Ils traversèrent le tunnel. Gabriel découvrit alors le palais et en eut le souffle coupé. Il fut incapable d'émettre le moindre son, de faire le moindre mouvement, pendant une minute entière. Dès que le choc fut passé, il rattrapa Nihyr sur la large route pavée. Ils pénétrèrent dans un hall gigantesque. Des colonnes, simples mais d'une hauteur ahurissante, soutenaient une voûte qui culminait à une centaine de mètres. À droite comme à gauche, de nombreuses portes surmontées d'écriteaux s'ouvraient sur de vastes bureaux dans lesquels s'affairaient déjà des fonctionnaires. Tout au fond du hall, de nombreux tubes transparents s'élevaient contre le mur et disparaissaient au travers du plafond. Nihyr se dirigea vers l'un de ces tubes et y entra. Gabriel se glissa à ses côtés. Ils se trouvaient sur une plate-forme circulaire d'un noir mat, large de deux mètres et demi.

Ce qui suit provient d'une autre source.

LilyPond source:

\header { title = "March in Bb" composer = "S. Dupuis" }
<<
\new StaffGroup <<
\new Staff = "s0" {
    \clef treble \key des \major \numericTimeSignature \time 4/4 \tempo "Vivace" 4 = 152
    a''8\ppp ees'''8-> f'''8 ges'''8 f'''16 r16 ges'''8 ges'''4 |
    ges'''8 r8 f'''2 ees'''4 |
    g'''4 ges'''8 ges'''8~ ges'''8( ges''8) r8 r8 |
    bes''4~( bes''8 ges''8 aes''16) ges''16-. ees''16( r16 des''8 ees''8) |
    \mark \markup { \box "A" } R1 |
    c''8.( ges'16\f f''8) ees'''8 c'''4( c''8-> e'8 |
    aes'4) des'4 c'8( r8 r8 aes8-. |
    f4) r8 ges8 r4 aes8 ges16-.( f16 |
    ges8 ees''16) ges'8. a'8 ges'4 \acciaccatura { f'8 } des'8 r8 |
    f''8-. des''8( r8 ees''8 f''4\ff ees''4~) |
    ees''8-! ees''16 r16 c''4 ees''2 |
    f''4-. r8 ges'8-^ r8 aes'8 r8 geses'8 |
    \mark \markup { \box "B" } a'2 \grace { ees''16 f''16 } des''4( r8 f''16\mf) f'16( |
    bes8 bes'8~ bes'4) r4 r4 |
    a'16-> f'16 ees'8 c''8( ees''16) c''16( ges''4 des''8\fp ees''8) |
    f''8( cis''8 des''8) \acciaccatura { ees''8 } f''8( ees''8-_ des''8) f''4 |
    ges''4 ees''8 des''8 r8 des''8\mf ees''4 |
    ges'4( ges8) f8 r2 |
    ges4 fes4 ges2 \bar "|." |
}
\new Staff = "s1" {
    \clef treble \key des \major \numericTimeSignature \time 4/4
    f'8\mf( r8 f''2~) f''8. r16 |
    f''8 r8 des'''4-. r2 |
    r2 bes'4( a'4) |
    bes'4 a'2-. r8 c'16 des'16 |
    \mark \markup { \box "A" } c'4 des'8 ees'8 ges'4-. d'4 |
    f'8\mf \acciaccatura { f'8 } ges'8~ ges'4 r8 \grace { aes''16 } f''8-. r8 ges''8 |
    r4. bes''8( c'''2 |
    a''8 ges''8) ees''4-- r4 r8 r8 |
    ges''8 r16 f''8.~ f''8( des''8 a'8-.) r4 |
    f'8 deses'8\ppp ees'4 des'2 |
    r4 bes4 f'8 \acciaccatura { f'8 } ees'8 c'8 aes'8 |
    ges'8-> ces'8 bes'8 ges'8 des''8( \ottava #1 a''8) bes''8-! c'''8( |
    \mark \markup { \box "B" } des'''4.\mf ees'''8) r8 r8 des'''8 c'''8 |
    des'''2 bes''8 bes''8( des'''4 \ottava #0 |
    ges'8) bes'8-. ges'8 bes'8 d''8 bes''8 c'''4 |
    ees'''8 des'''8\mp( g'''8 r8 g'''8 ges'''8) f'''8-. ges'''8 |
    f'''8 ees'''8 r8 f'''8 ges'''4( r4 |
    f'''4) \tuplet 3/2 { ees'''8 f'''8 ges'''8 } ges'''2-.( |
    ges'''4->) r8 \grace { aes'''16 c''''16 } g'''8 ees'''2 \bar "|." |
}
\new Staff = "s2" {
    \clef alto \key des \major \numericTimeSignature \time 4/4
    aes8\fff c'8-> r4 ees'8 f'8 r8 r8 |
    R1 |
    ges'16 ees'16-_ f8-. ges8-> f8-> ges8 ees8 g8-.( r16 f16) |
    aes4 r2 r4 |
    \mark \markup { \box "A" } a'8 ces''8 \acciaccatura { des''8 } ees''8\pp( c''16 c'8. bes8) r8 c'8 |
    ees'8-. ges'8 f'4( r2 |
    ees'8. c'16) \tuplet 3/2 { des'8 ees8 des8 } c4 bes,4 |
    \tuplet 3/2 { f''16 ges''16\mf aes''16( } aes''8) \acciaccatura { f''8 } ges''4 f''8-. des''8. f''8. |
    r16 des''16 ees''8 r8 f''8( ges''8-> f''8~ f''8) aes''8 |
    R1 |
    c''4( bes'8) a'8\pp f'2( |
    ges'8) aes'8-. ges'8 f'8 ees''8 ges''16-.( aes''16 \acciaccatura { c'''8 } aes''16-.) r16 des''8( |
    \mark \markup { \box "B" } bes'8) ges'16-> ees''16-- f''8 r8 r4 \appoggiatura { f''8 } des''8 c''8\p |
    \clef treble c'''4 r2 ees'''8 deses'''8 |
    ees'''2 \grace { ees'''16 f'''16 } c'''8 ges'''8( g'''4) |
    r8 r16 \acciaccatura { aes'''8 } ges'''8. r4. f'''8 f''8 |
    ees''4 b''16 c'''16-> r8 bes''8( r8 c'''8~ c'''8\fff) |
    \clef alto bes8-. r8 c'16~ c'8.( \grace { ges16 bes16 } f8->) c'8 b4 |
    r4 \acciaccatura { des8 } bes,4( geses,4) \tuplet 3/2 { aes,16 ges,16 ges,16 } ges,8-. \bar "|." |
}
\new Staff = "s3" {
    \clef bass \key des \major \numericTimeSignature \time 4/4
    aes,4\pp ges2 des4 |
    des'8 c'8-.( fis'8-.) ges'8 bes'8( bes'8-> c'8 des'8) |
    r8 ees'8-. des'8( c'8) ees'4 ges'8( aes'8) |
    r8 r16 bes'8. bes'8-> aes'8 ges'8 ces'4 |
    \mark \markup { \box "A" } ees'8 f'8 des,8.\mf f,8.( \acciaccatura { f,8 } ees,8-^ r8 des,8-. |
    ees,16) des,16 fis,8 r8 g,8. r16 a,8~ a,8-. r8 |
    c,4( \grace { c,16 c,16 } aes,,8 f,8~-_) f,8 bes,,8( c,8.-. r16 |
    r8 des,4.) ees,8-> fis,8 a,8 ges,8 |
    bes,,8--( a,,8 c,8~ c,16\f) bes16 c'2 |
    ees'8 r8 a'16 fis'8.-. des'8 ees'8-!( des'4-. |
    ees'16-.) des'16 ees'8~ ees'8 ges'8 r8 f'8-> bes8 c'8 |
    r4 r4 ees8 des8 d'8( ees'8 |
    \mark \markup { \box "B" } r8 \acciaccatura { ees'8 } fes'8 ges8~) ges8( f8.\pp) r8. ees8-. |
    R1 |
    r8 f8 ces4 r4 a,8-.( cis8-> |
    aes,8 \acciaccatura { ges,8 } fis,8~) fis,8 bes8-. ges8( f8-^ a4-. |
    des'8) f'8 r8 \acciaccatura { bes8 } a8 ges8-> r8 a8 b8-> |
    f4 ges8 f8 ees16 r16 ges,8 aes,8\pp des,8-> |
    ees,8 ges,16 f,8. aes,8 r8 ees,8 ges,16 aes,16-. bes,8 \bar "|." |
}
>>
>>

— Si jamais tu as à utiliser ça tout seul, dit Nihyr, il te suffit de penser très fort « monte » pour le mettre en marche. Une fois arrivé à l'étage souhaité, pense « merci » et il s’arrêtera. Tu peux aussi lui demander directement l'étage que tu souhaite.

Sur ce, Nihyr ordonna en pensée à l'ascenseur de s'élever et fut immédiatement écouté. Arrivé vingt étages plus haut, l'ascenseur s'arrêta. Nihyr sorti, Gabriel sur les talons. La plate-forme disparu aussitôt après, l'ouverture du tube disparut.

— Suis-moi. Nous nous rendons dans nos appartements.

— Nos appartements ? s'étonna Gabriel, l'air ahuri.

— Je ne voulais pas abuser plus longtemps de l'hospitalité des Nahir. Virestë se serait fait une joie de nous accueillir plus longtemps, bien sûr. Mais ils ont le droit de rester un peu seuls avec leur fille.

— Je n'ai pas pris mes affaires, signala Gabriel.

— Moi non plus, figure-toi. J'irai les chercher plus tard. Je ne voulais pas perdre de temps sur la séance de ce matin et te secouer un peu.

Nihyr poussa une porte à deux battants, révélant une pièce presque circulaire, assez vaste.

— Ici, c'est le salon. Les portes à droite, ce sont les chambres. À gauche il y a la cuisine, ici le coin repas, et là-bas, la salle d'eau. Et plus important : la salle d'entraînement.

Nihyr permit à Gabriel de jeter un rapide coup d'œil. Les chambres, vastes, bien aménagées, étaient au nombre de quatre et pouvaient accueillir un couple chacune. Les cuisines étaient dignes d'un grand restaurant, le « coin repas » relevait plus d'une salle de gala. La salle de bain paraissait anormalement petite, munie tout de même d'une grande baignoire circulaire. Signalant cette étrangeté, Gabriel s'entendit répondre que chaque chambre disposait d'une salle d'eau à elle. Il ouvrit les épais rideaux qui masquaient une magnifique baie vitrée incurvée. Puis ils se rendirent dans la salle d'entraînement, une grande salle sans aucun meuble. Là aussi, une baie vitrée permettait de voir à l'extérieur. Commença alors l'entraînement. Gabriel fut surpris par la difficulté des exercices que lui imposa son maître. Avant la fin de la première heure, il se sentait déjà fatigué. À la fin de la seconde, il était épuisé. S'ensuivirent méditation, entraînement au combat, nouveaux exercices de concentration et de démonstration de force. Jamais Nihyr ne s'était montré aussi dur ni aussi inflexible. Aucune pause ne fut accordée avant le déjeuner. Gabriel s'écroula alors sur une chaise, dans l'espoir de se faire servir.

— Je vais chercher nos affaires. J'en ai pour un moment. Bois beaucoup et fais-toi à manger. Nous reprendrons dès mon retour.

Gabriel fit une grimace, se leva difficilement et se rendit dans la cuisine. Il engloutit un litre d'eau en quelques secondes avant de se préparer un repas de roi.

Après le retour de Nihyr, l'entraînement repris, toujours aussi intense. Lorsque la soirée fut enfin là, celui-ci reçut la visite d'un officier qui le convia à se rendre à une réunion importante avec le régent. Gabriel en profita pour se reposer, tandis que son maître remplissait ses obligations.